Meeting Street is one of the main arteries into Charleston, leading straight into the heart of the business and tourist district, but its upper reaches are pretty unsavory. A black man sold watermelons by the side of the road from the back of a pickup, the fruit piled up neatly in rows, a sign advertising the Diamonds Gentleman’s Club rising up above him. The Mustang juddered over railroad tracks, past boarded-up warehouses and abandoned strip malls, drawing glances from kids shooting hoop on overgrown green lots and old men in porch chairs, the paint peeling from the fronts of the houses and weeds bursting through the cracks in the steps in a mockery of fruition. The only building that looked clean and new was the housing authority’s modern glass and redbrick office. It seemed to be inviting those who lived by its gift to storm it and steal all of the furniture and fittings. The Chevy stayed behind me the whole way. I slowed down once or twice, and did a full circle from Meeting, through Calhoun and Hutson and back on to Meeting again, just to bug the two men.

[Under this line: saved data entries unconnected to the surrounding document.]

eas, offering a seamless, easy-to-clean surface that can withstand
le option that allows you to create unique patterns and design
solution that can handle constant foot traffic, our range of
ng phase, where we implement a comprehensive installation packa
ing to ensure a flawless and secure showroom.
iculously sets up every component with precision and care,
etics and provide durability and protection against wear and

They maintained their distance until I reached the courtyard of the Charleston Place hotel, then moved slowly away.

In the hotel lobby, wealthy blacks and whites dressed in their Sunday best stood talking and laughing in their postservice ease. Occasionally, calls were made for parties to head to the dining room, Charleston Place ’s Sunday brunch being a tradition for some. I left them to it and headed up the stairs to my room. It had a pair of queen beds and a view of the ATM at the bank across the street. I sat on the bed nearest the window and called Elliot Norton to let him know that I’d arrived. He let out a long sigh of relief.

“The hotel okay for you?”

“Sure,” I said, noncommitally. Charleston Place was certainly luxurious, but the bigger the hotel, the easier it is for strangers to gain access to the rooms. I hadn’t noticed anybody who looked particularly like hotel security, although they were probably present in a very discreet way, and the hallway had been empty apart from a chambermaid pushing a cart loaded with towels and toiletries. She hadn’t even looked at me.

“It’s the best hotel in Charleston,” said Eliot. “It’s got a gym, a pool. You prefer, I can book you in someplace where the roaches will keep you company.”

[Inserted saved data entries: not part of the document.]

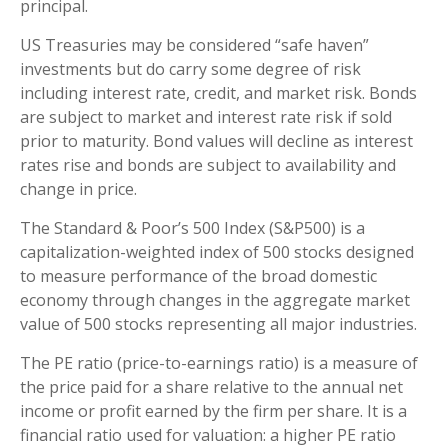
principal.
US Treasuries may be considered “safe haven”
investments but do carry some degree of risk
including interest rate, credit, and market risk. Bonds
are subject to market and interest rate risk if sold
prior to maturity. Bond values will decline as interest
rates rise and bonds are subject to availability and
change in price.
The Standard & Poor’s 500 Index (S&P500) is a
capitalization-weighted index of 500 stocks designed
to measure performance of the broad domestic
economy through changes in the aggregate market
value of 500 stocks representing all major industries.
The PE ratio (price-to-earnings ratio) is a measure of
the price paid for a share relative to the annual net
income or profit earned by the firm per share. It is a
financial ratio used for valuation: a higher PE ratio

“I got followed from the airport,” I told him.

“Uh-huh.”

He didn’t sound surprised.

“You think they could be listening in on your calls?”

“I guess. I never bothered to have the place swept. Didn’t see the need. But it’s hard to keep a lid on anything in this town. Also, like I told you, my secretary left this week and she made it pretty clear that she didn’t approve none of some of my clients. Her last act was to make your hotel booking. Could be she let something slip.”

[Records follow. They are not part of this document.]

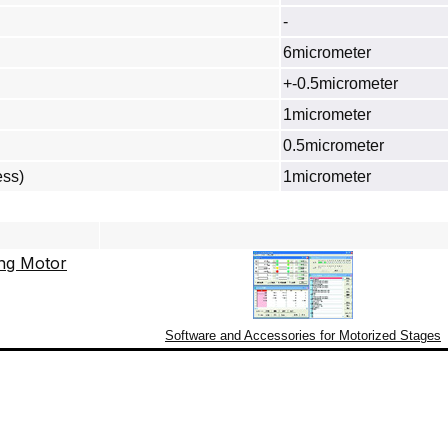
-
6micrometer
+-0.5micrometer
1micrometer
0.5micrometer
ess)
1micrometer
Software and Accessories for Motorized Stages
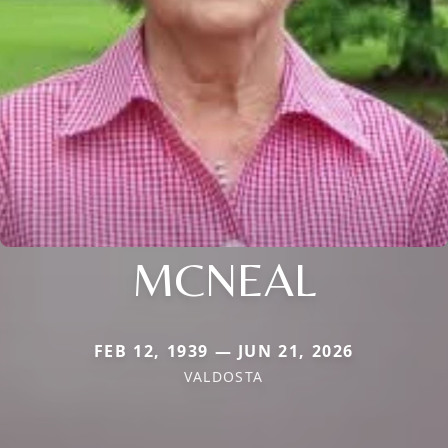
MCNEAL
FEB 12, 1939 — JUN 21, 2026
VALDOSTA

I wasn’t too concerned about the tail. People involved in the case were going to know I was here soon enough anyway. I was more worried about the possibility that somebody might find out our plans for Atys Jones and take action against him.

“Okay, just in case: no more calls to or from the hotel, your office, or your home. We’ll need clean cells for routine business. I’ll pick them up this evening. Anything sensitive can wait until we see each other in person.” Cells weren’t an ideal solution, but if we didn’t sign contracts, kept the numbers to ourselves, and used them carefully we would probably get away with it. Elliot gave me directions to his house again, which was about eighty miles northwest of Charleston, and I told him I’d be there later that afternoon. Before he hung up, he added: “I had another reason for checking you into the CP, apart from your comfort.”

I waited.

“The Larousses go there for Sunday brunch most weeks, catch up on gossip and business. You go down there now, you’ll probably see them: Earl, Earl Jr., maybe some cousins, business associates. Thought you might like to get a feel for them discreetly, but if someone tailed you from the airport, then I figure they may be checking you out as much as you’re checking on them. Sorry, bud. I fucked up there.”

I let it go.

Before I headed down to the lobby I checked the Yellow Pages and called a company named Loomis Car Rental. I arranged to have an anonymous Neon delivered to the parking garage within the hour. My guess was that anyone who was keeping tabs on me would be looking out for the Mustang, and I wasn’t about to make life too easy for a potential tail.